Saturday 18 May 2013

Looking Further Out to See Smaller Space

Here's something that not many people understand (and I didn't) that perhaps explains the paradoxes of being within something that is created from nothing, where one conceptually wants to add an outside cause to it. Now I'm one of those folks who is happy to go along with the idea that the universe came from nothing, and then debate what constitutes nothing. I don't jump to the God solution, which is a cop-out of causality, as Gods are left to create themselves and so the same problem exists, only a shift in the rules. Make the universe as God and the rules now apply throughout. If this is paradoxical (is it?), that the created creates, it's no more puzzling or greater than one paradox so very difficult to grasp until someone just suggests the answer (but with implications).

It's this. How is it that to look back in time we have to look out, further and further? And if we look back in time further out, we look over there and over there, into a vast space, in different far directions, for galaxies to get younger and younger, when presumably space was smaller.

So looking out, over there, and then over there, where is actually the smaller and smaller space where the universe began? Which is the tiny pinprick out there in this vastness?

The answer is perplexing, until you get it given by someone who knows. I watch QI on the BBC and treat a lot of what it says with a little extra scepticism. In one edition brainbox Stephen Fry referred to the start of the universe as out there or out there or wherever it is, waving his stretched arms about. Professor Brian Cox as a guest of course had the answer to the conundrum. It started here.

The smallest expanse of space, inflating rapidly, has to be where we are, and smaller than where we are (whilst within it, but before we could be). The paradoxes of space are having to look out and far in order to look in; it is sort of a reverse way around.

To me, that inside-outness of reality is an assistance to the non-God God question, in that it gives the God thing a complete internal part-of the reality of how things are, all within and sort of flipped back on itself.

The issue of space isn't solved, but basically rules were far more flexible in the very small, so there is a difference between the very small then and what is now, and we can reproduce the very small for that quantum flexibility. So space must have actually expanded. But in so doing the fact is we look out in order to look back, and it seems to be the wrong way around, but we can only do so from the inside. Sometimes things have to be 'wrong' to be right, just as we can explain consistent yet vastly intricate patterns from the simplest equations thanks to virtual numbers reiterating.

There may be parallels in the 'out there' and 'in here' metaphors regarding God, but I'm a bit resistant when these could be different language game discussions. I'm also resisting (but not very well) referring to Honest to God, 50 years old, which had behind it John Robinson's close, weak, personalist God and a rejection of theological systems, and yet went off to Tillich in large part who was a systematic theologian. Here was a creative, jumbled up, reuse of ideas via the ahistorical text-man (the 'kerygma') Bultmann, and the shift of thinking Bonhoeffer in which secular ideas had to be the mode of religious thinking, but hadn't worked out how that might go. From him (and Barth's neo-Calvinism) came the secular theology that was an antithesis from the questioning-self systematics of Tillich's Christian answers.

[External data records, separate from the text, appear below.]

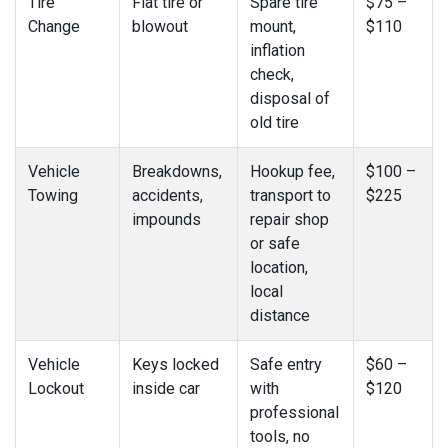
Tire
Flat tire or
Spare tire
$75 –
Change
blowout
mount,
$110
inflation
check,
disposal of
old tire
Vehicle
Breakdowns,
Hookup fee,
$100 –
Towing
accidents,
transport to
$225
impounds
repair shop
or safe
location,
local
distance
Vehicle
Keys locked
Safe entry
$60 –
Lockout
inside car
with
$120
professional
tools, no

I think Honest to God is a shaker of things but a diversion, as Robinson wanted to preserve the uniqueness of Christ with all the logic of a football team supporter. We all have equal access to the most noble of self-sacrifices, and we don't all have the Romans to give a brutal response.

I think, rather, instead, we have to be sparing with religious metaphors and run better with the scientific paradoxes, even in order to be religious. The question of having to look outward into a vastness in order to look into smaller and smaller spaces is paradox worth examining.

And, no, it is not the same as looking back in time in the family tree, to the power of two in every generation but into a shrinking population. That's because we can count the same person twice. The space question is a far more interesting paradox with a less easy solution that raises the question of reality in a far greater fundamental sense.